INPUT FOR THIS TASK Block Start
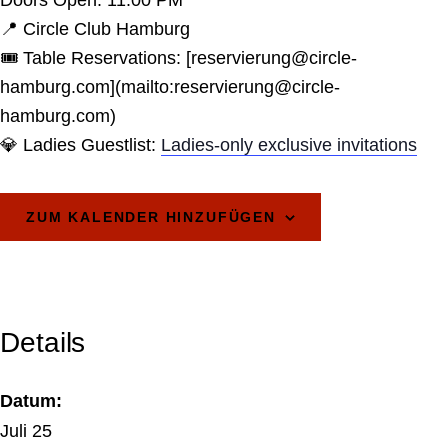
Doors Open: 11:00 PM
📍 Circle Club Hamburg
🎟️ Table Reservations: [reservierung@circle-
hamburg.com](mailto:reservierung@circle-
hamburg.com)
💎 Ladies Guestlist:
Ladies-only exclusive invitations
ZUM KALENDER HINZUFÜGEN
Details
Datum:
Juli 25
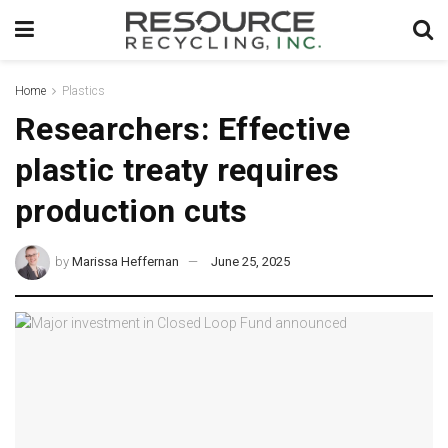
Home
Plastics
Researchers: Effective
plastic treaty requires
production cuts
by
Marissa Heffernan
June 25, 2025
INPUT FOR THIS TASK Block End
= TASK ITEM =
When you repeat the listing, keep it exact and leave the pictures behind.

= PROBLEM SOLUTION =
Doors Open: 11:00 PM
📍 Circle Club Hamburg
🎟️ Table Reservations: [reservierung@circle-
hamburg.com](mailto:reservierung@circle-
hamburg.com)
💎 Ladies Guestlist:
Ladies-only exclusive invitations
ZUM KALENDER HINZUFÜGEN
Details
Datum:
Juli 25
Home
Plastics
Researchers: Effective
plastic treaty requires
production cuts
by
Marissa Heffernan
June 25, 2025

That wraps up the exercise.